WORDS: david lillywhite | PHOTOGRAPHY: Shutterstock
The ongoing battle over the ownership of Bluebird K7, the record-breaking boat in which Donald Campbell lost his life, continues to cast a shadow over this British engineering and sporting icon.
In the first of a series of Briefings, Magneto magazine brought together the key protagonists in the affair – the Ruskin Museum and The Bluebird Project – for a lively and passionate discussion at the Royal Automobile Club, London, in early November. What was laid bare during the session was the distrust and entrenched positions that both parties hold.
Campbell historian Neil Sheppard, who moderated the discussion, outlined his view that only two paths to resolution were possible – that either the Ruskin Museum agrees to The Bluebird Project’s claim on ownership of the restored parts and allows it to maintain and run the boat, or that K7 will be stripped of the parts supplied or created by The Bluebird Project. There are, however, two alternative endings: The Bluebird Project could renounce its claim on ownership and hand the boat over to the Ruskin Museum to put on display, or the battle is taken to the courts for the ownership dispute to be settled in law. The unedited video of the briefing can be seen below.
At the heart of the impasse is a disagreement over the ownership of the restored boat. The wreckage was gifted to the Ruskin Museum by the Campbell Family Trust. Bill Smith, who recovered the boat from Coniston Water, offered to restore the boat at no cost and pass it back to the Ruskin Museum on completion, later (in 2012) forming The Bluebird Project Ltd. Both parties then raised money to support the restoration: the Ruskin to build a permanent home for the boat, and The Bluebird Project to fund the restoration.

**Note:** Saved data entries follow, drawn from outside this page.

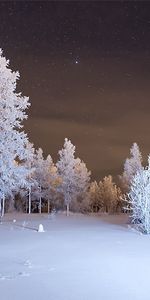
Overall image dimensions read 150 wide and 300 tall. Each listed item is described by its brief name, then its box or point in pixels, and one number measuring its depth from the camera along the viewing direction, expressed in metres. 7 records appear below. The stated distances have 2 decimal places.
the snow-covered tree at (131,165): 64.25
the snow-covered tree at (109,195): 108.38
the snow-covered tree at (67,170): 62.69
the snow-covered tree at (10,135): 30.20
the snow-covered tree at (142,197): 25.64
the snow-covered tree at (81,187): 65.69
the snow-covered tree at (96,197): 109.94
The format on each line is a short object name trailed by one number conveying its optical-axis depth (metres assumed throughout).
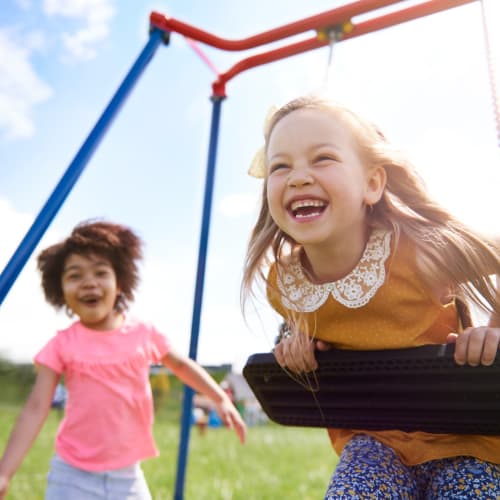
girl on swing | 1.30
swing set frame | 1.83
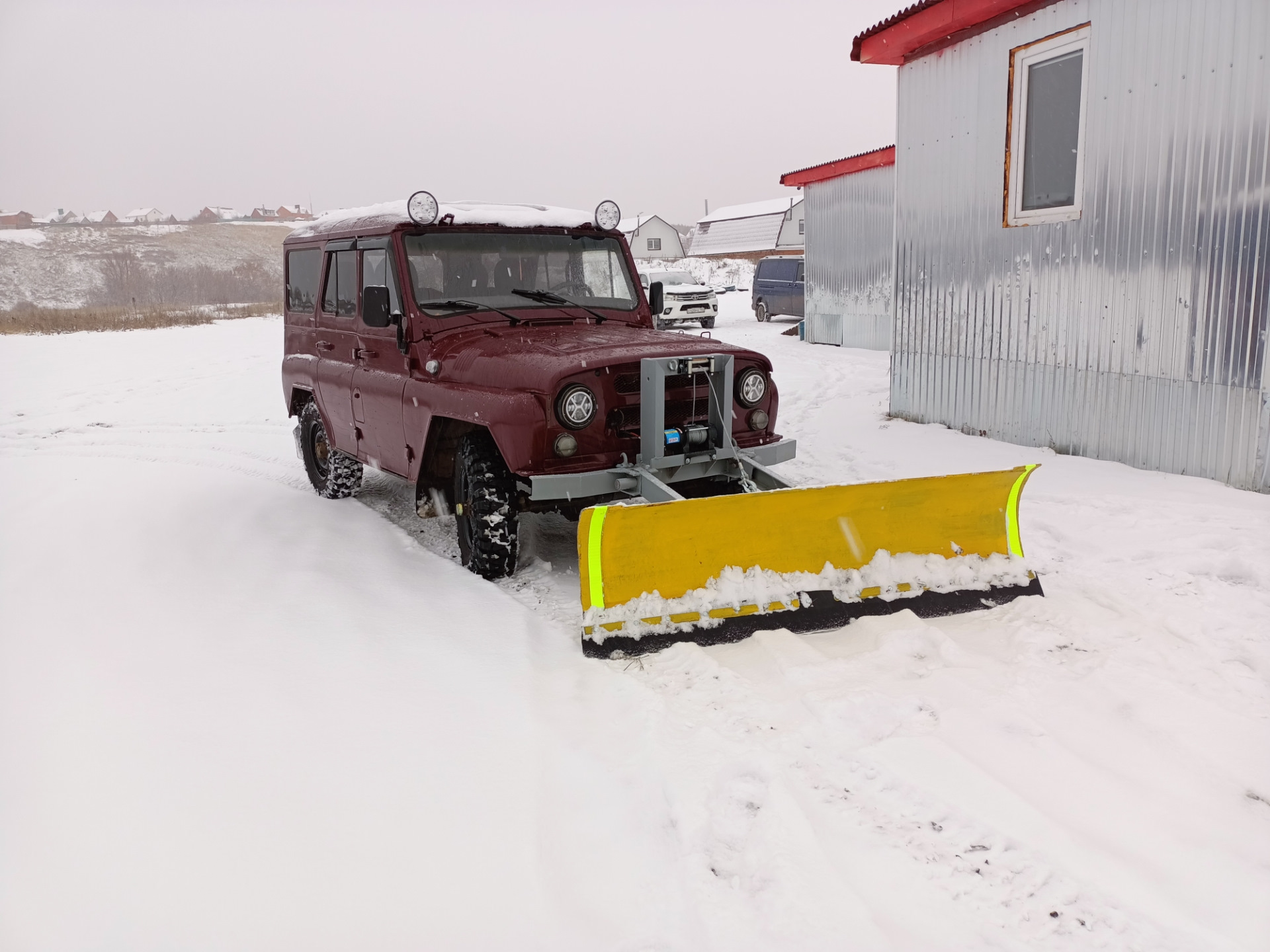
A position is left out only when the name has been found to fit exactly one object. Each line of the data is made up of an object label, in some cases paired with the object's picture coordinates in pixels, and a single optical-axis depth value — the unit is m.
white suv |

The claim from The Bluebird Project is that, because of the work it put in, and the monies raised, it owns the parts fabricated and added to the boat, and as a result has a share in the ownership of the completed K7. The Ruskin Museum contends that monies raised and the work undertaken was done in the knowledge that the completed boat would be handed over to the Ruskin Museum with no claim on ownership.
The Bluebird Project first claimed ownership in the restored elements in 2013, some seven years after the boat was gifted to the Ruskin Museum. Since that point there has been claim and counterclaim, whilst The Bluebird Project continued to restore the boat and successfully ran it on Loch Fad in 2018. The boat has yet to be housed in its purpose-built wing at the Ruskin Museum.
There is no doubt that the work undertaken by Bill Smith and his team was driven by a desire to meticulously recreate the boat that entered the water in 1967. Huge credit should be given to The Bluebird Project for getting Bluebird into a position where it can be run again – it was a significant engineering achievement and one that should be recognised. But it seems to Magneto that the claims on ownership and the demands being placed on the Ruskin Museum go way beyond what was originally intended or initially agreed to, and beyond the power of the Ruskin Museum to deliver.
As we’ve already mentioned, the view of Campbell historian Neil Sheppard is that only two paths to resolution are possible – that either the Ruskin Museum agrees to The Bluebird Project’s claim on ownership of the restored parts and allows it to maintain and run the boat, or that K7 will be stripped of the parts supplied or created by The Bluebird Project. Two alternative endings are that The Bluebird Project could renounce its claim on ownership and hand the boat over to the Ruskin Museum to put on display, or the battle is taken to the courts.
It is very difficult to see a way through this without both parties taking a significant step back and seeing the bigger picture. Bill Smith contended in the Briefing that the Ruskin Museum needs to put something ‘tasty’ on the table to draw him into a negotiation. Our view at Magneto is that all preconditions (including that of ownership from Bill Smith) need to be dropped by both parties ahead of any further attempts to resolve the issue.
There is a way through this, but it requires a level of trust to be rebuilt between the parties that is unlikely to be reached. Without that, then the dispute will see its day in court with the result either a victory for the Ruskin Museum, which will get to keep the entire boat to be put on display for the nation, or a win for The Bluebird Project, at which point the boat will be dismantled to be rebuilt and run again.
For the Briefing, the Ruskin Museum was represented by vice-chair Jeff Carroll, The Bluebird Project by Bill Smith and the Campbell family by Don Wales (nephew and godson of Donald Campbell), and the event was moderated by Neil Sheppard with Healy’s lawyer Clive Robertson also part of the discussions. Bill Smith joined from his North Shields base via Zoom.